« La Servante » : aux origines du nouveau cinéma coréen

Par @Culturebox
Mis à jour le 10/12/2012 à 15H16, publié le 14/08/2012 à 16H58
Eun-shim Lee (la servante), Jin Kyu Kim, Aeng-ran Eom dans "La Servante" de Kim Ki-Young

Eun-shim Lee (la servante), Jin Kyu Kim, Aeng-ran Eom dans "La Servante" de Kim Ki-Young

© Carlotta Films

De Kim Ki-Young (Corée-du-Sud), acec : Eun-shim Lee, Jeung-nyeo Ju, Jin Kyu Kim - 1h51 - 1960 - Reprise : 15 août

Synopsis : Suite à un déménagement dans une maison plus grande, la femme d'un professeur de musique persuade celui-ci d'engager une domestique. Mais bientôt, la servante devient la maîtresse et la calme maison devient alors le lieu d'un dramatique huis clos.

Précurseur d’un style unique
Arrivé en force sous nos latitude dans les années 1990-2000, le cinéma sud-coréen (y-a-t-il un cinéma nord-coréen ?) s’est révélé d’une originalité constante, avec des cinéastes tels que Kim Ki-duk (« Printemps, été, automne, hiver… et printemps »), Park  Chan-wook (« Old Boy »), Im Sang-soo (« The President last Bang ») ou Bong Joon-ho (« The Host »). Issu d’une longue tradition cinématographique, endormie par la dictature, puis réveillée depuis le changement de régime, le cinéma coréen avait connu un premier âge d’or dans les années 53-62. « La Servante » de Kim Ki-young, datant de 1960, est considéré comme LE chef-d’œuvre de la période et à l’origine de cette nouvelle vague actuelle, toujours vivace.

La continuité du cinéma coréen contemporain avec « La Servante » réside dans le détournement des codes, ici du mélodrame, contaminés par d’autres, venus d’ailleurs, ici le fantastique, pour aboutir à des films inclassables, aux scénarios et personnages inattendus et à la mise en scène baroque ou poétique, l’une n’étant nullement contradictoire à l’autre, sinon souvent mêlées.

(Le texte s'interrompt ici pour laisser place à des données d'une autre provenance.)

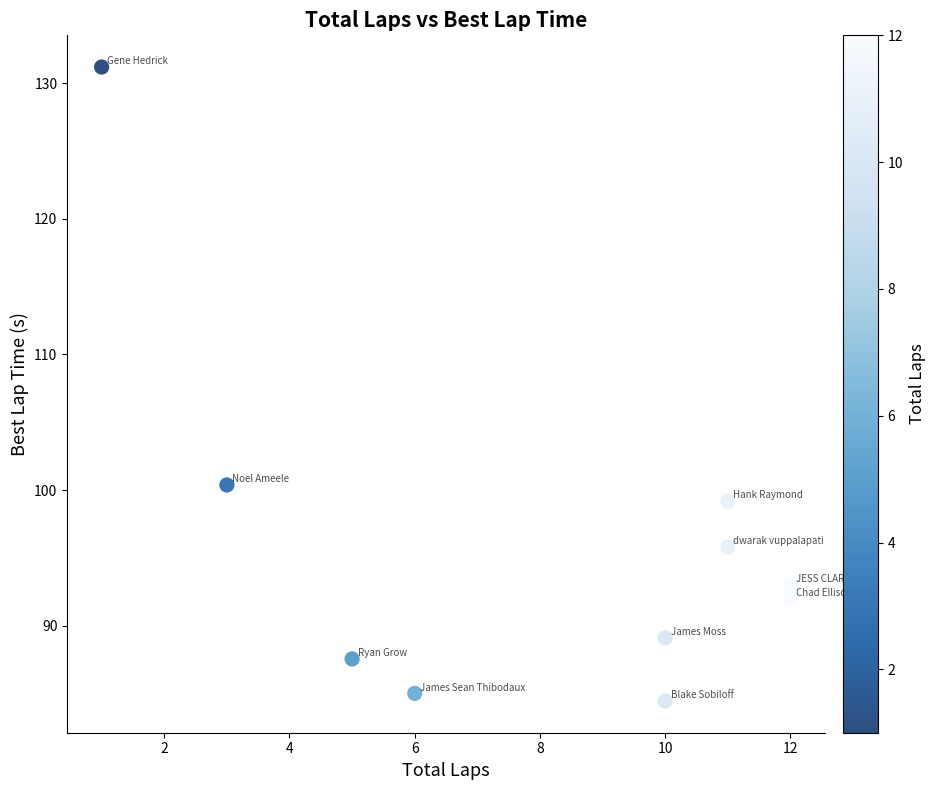

What Y value in the scatter plot is closest to 107?

100.4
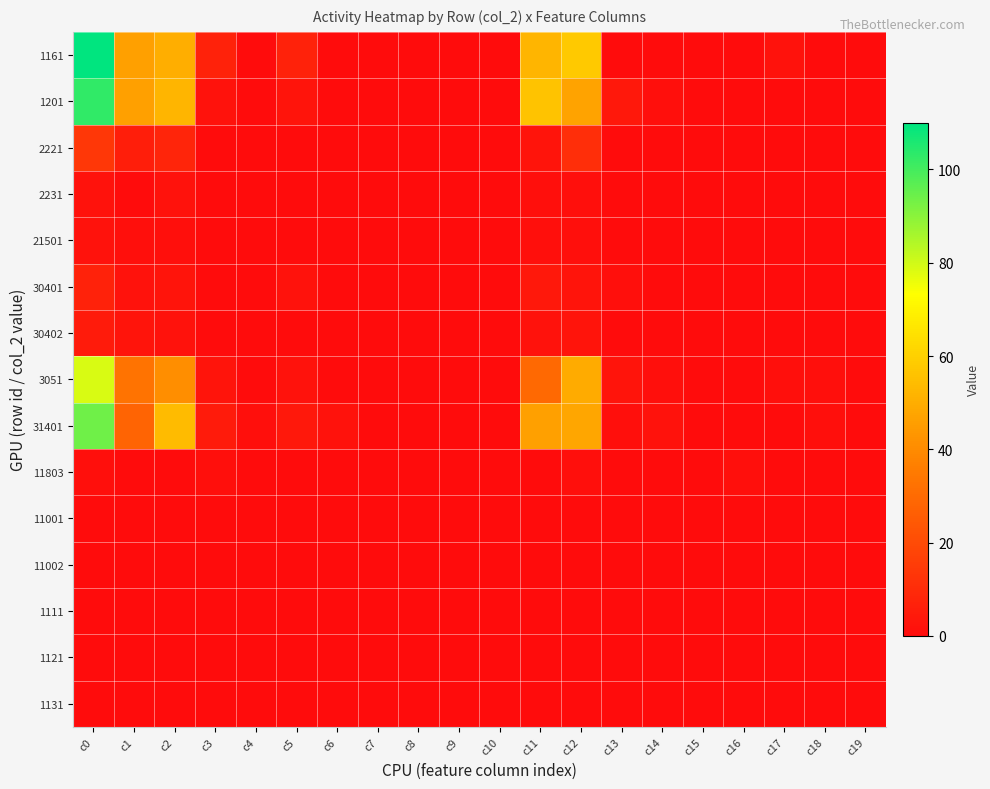

Reading right to left, what are all the values shown in this chart?

1161: c19=0	c18=0	c17=2	c16=0	c15=0	c14=0	c13=0	c12=58	c11=52	c10=0	c9=0	c8=0	c7=0	c6=0	c5=7	c4=0	c3=7	c2=50	c1=46	c0=110
1201: c19=0	c18=0	c17=0	c16=0	c15=0	c14=1	c13=4	c12=47	c11=56	c10=0	c9=0	c8=0	c7=0	c6=0	c5=3	c4=0	c3=2	c2=52	c1=46	c0=103
2221: c19=0	c18=0	c17=0	c16=0	c15=0	c14=0	c13=0	c12=11	c11=3	c10=0	c9=0	c8=0	c7=0	c6=0	c5=0	c4=0	c3=0	c2=8	c1=6	c0=14
2231: c19=0	c18=0	c17=0	c16=0	c15=0	c14=0	c13=0	c12=1	c11=1	c10=0	c9=0	c8=0	c7=0	c6=0	c5=0	c4=0	c3=0	c2=2	c1=0	c0=2
21501: c19=0	c18=0	c17=0	c16=0	c15=0	c14=0	c13=0	c12=1	c11=1	c10=0	c9=0	c8=0	c7=0	c6=0	c5=0	c4=0	c3=0	c2=1	c1=1	c0=2
30401: c19=0	c18=0	c17=0	c16=0	c15=0	c14=0	c13=1	c12=3	c11=4	c10=0	c9=0	c8=0	c7=0	c6=0	c5=2	c4=0	c3=0	c2=3	c1=2	c0=7
30402: c19=0	c18=0	c17=0	c16=0	c15=0	c14=0	c13=0	c12=3	c11=2	c10=0	c9=0	c8=0	c7=0	c6=0	c5=0	c4=0	c3=0	c2=2	c1=3	c0=5
3051: c19=0	c18=1	c17=1	c16=0	c15=0	c14=1	c13=3	c12=49	c11=30	c10=0	c9=0	c8=0	c7=0	c6=0	c5=2	c4=0	c3=3	c2=41	c1=33	c0=79
31401: c19=0	c18=1	c17=0	c16=0	c15=0	c14=2	c13=1	c12=48	c11=46	c10=0	c9=0	c8=0	c7=0	c6=2	c5=4	c4=1	c3=5	c2=54	c1=28	c0=94
11803: c19=0	c18=0	c17=0	c16=1	c15=0	c14=0	c13=0	c12=1	c11=0	c10=0	c9=0	c8=0	c7=0	c6=0	c5=0	c4=0	c3=1	c2=0	c1=0	c0=1
11001: c19=0	c18=0	c17=0	c16=0	c15=0	c14=0	c13=0	c12=0	c11=0	c10=0	c9=0	c8=0	c7=0	c6=0	c5=0	c4=0	c3=0	c2=0	c1=0	c0=0
11002: c19=0	c18=0	c17=0	c16=0	c15=0	c14=0	c13=0	c12=0	c11=0	c10=0	c9=0	c8=0	c7=0	c6=0	c5=0	c4=0	c3=0	c2=0	c1=0	c0=0
1111: c19=0	c18=0	c17=0	c16=0	c15=0	c14=0	c13=0	c12=0	c11=0	c10=0	c9=0	c8=0	c7=0	c6=0	c5=0	c4=0	c3=0	c2=0	c1=0	c0=0
1121: c19=0	c18=0	c17=0	c16=0	c15=0	c14=0	c13=0	c12=0	c11=0	c10=0	c9=0	c8=0	c7=0	c6=0	c5=0	c4=0	c3=0	c2=0	c1=0	c0=0
1131: c19=0	c18=0	c17=0	c16=0	c15=0	c14=0	c13=0	c12=0	c11=0	c10=0	c9=0	c8=0	c7=0	c6=0	c5=0	c4=0	c3=0	c2=0	c1=0	c0=0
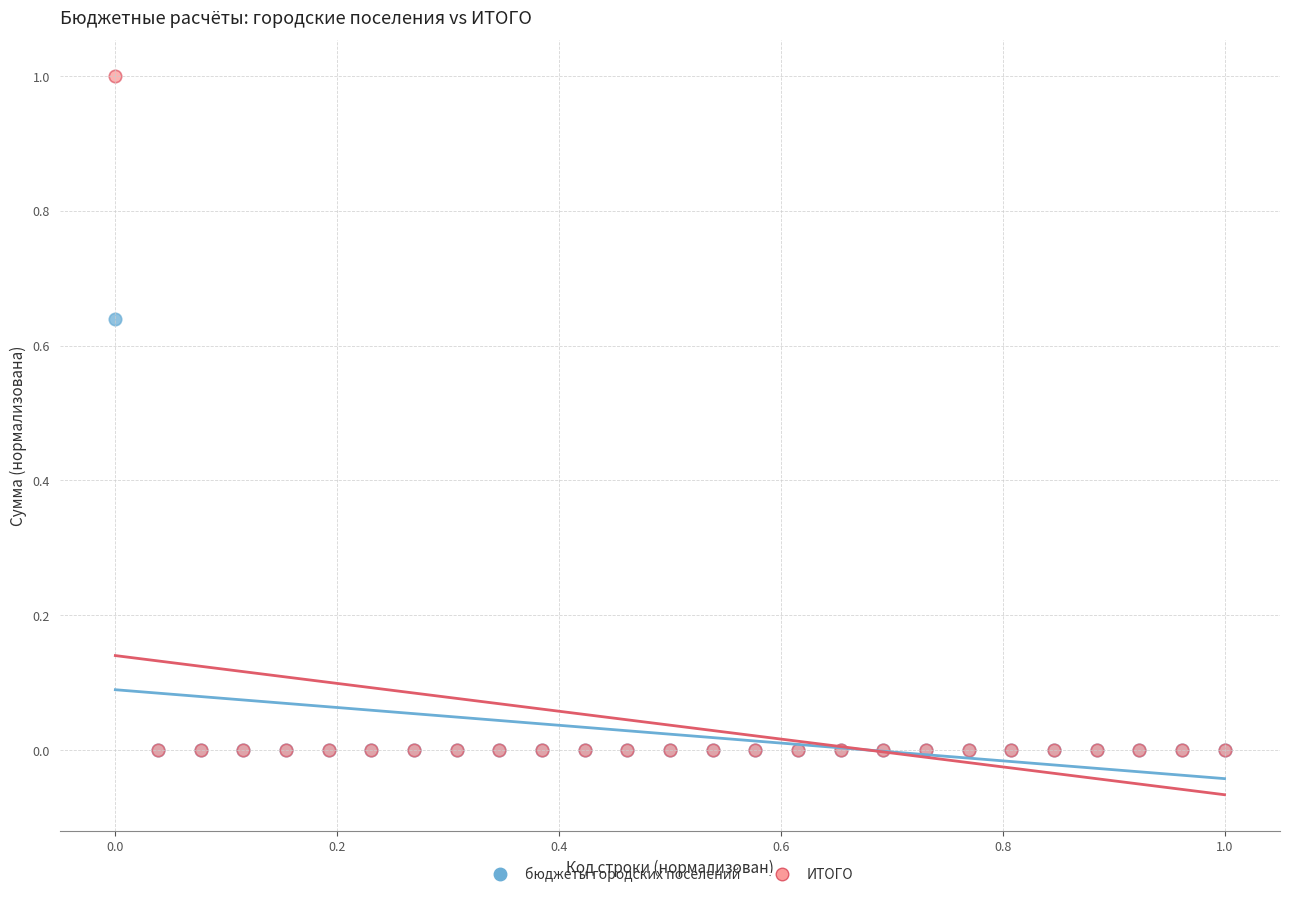

Which series contains the highest Y value?

ИТОГО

D’emblée l’adultère sur lequel démarre « La Servante » ne ressemble à aucun autre. Ce personnage, professeur de piano, est persécuté par deux de ses élèves, dont l’une se suicide par amour, l’autre devant laisser sa place à sa colocataire qu’elle présente à son maître en la plaçant chez lui comme servante. Folle d’amour, elle va s’échiner à détruire le couple qui l’accueille, jusqu’au meurtre.

Jin Kyu Kim et Aeng-ran Eom : "La Servante" de Kim Ki-Young

Jin Kyu Kim et Aeng-ran Eom : "La Servante" de Kim Ki-Young

© Carlotta Films
 

Idéalisation égratignée
« La Servante » prend la forme d’un huis-clos à l’image expressionniste envoûtante, où l’interprète de la domestique (Eun-Shim Lee) fait une composition hallucinée, jouant de sa silhouette diaphane, au regard semi-endormi et hypnotique, proche du fantôme ou de la sorcière. Empoisonneuse, violente, elle est l’incarnation de la mort dans ce foyer auquel tout réussissait et dont la vie va basculer dans l’horreur.

Pourtant, rien n’est tout blanc ou tout noir chez chacun des personnages. La servante est également une victime, et l’épouse trompée développe aussi des instincts meurtriers, alors que le mari, charismatique, se révèle d’une faiblesse inouïe. La dernière scène, visiblement imposée pour assagir le climat d’horreur et de violence passionnelle du film, n’enlève rien à la puissance dérangeante de « La Servante », symptomatique des carences de l’idéalisation de la famille bourgeoise, qu’elle soit coréenne ou occidentale, et  dont l’effet perdure après la vision. Im Sang-soo en réalisera un remake inspiré dans « The Housemaid » en 2010, même si son film prend de grandes libertés avec son modèle, tout en en tirant un film magistral. Attribut inséparable de celui de Kim Ki-young en 1960, d’une beauté vénéneuse.